Radio Rabbit was run from the basement of a converted Victorian school in a part of town that some people thought of as Lad-broke Grove and others Shepherd's Bush—nobody was quite sure, least of all Gabriel. No other city that he knew of had quite so many half-secret but long-established side roads, each one of them a great tragicomic story all its own. The car came to a halt. He signed the chit and stepped out. The night was uncommonly dark; the street-lamps did not make it this far up the cul-de-sac, and the rain fell so finely that he felt it only as a gentle film.

He pressed the buzzer at the side of the shiny door. The lock sprang. He felt his heart lighten, then quicken. A security man, a stuffed bear that someone had thought amusing to dress in a suit, nodded him through. Or might not have moved at all. Gabriel was a regular, and after eleven the bear did not seem to bother to sign people in or out. Not that it mattered; they could always burn together live on air. Be fitting, in a way. He passed down the familiar corridor hung with the fifteen or so faces of Radio Rabbit, including, right at the far end, the one with which he was in love.

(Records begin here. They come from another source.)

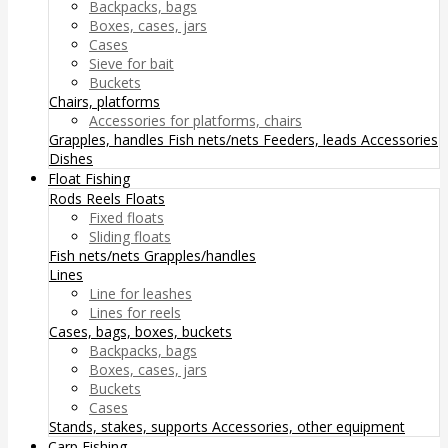
Backpacks, bags
Boxes, cases, jars
Cases
Sieve for bait
Buckets
Chairs, platforms
Accessories for platforms, chairs
Grapples, handles
Fish nets/nets
Feeders, leads
Accessories
Dishes
Float Fishing
Rods
Reels
Floats
Fixed floats
Sliding floats
Fish nets/nets
Grapples/handles
Lines
Line for leashes
Lines for reels
Cases, bags, boxes, buckets
Backpacks, bags
Boxes, cases, jars
Buckets
Cases
Stands, stakes, supports
Accessories, other equipment
Carp Fishing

Honey-highlighted hair that fell straight in careless strands about her pretty brow; blue-green eyes that appeared a little melancholy and yet forever just about to wink; high cheekbones, but rounded rather than sharp, so that when she smiled (and a smile was the natural set of her lips) she had the cheekiest face of any woman he had ever met—a face full of friendship, mischief, passion, and vitality, collusive, playful, understanding, a face forever caught between laughter and a kiss ... And yet there was also a distancing cool there—resolve and firmness in the rise of her chin, in the slight sideways angle of her head to the camera, most of all in the way those eyes came at you from somewhere deep and old as the pool of life itself.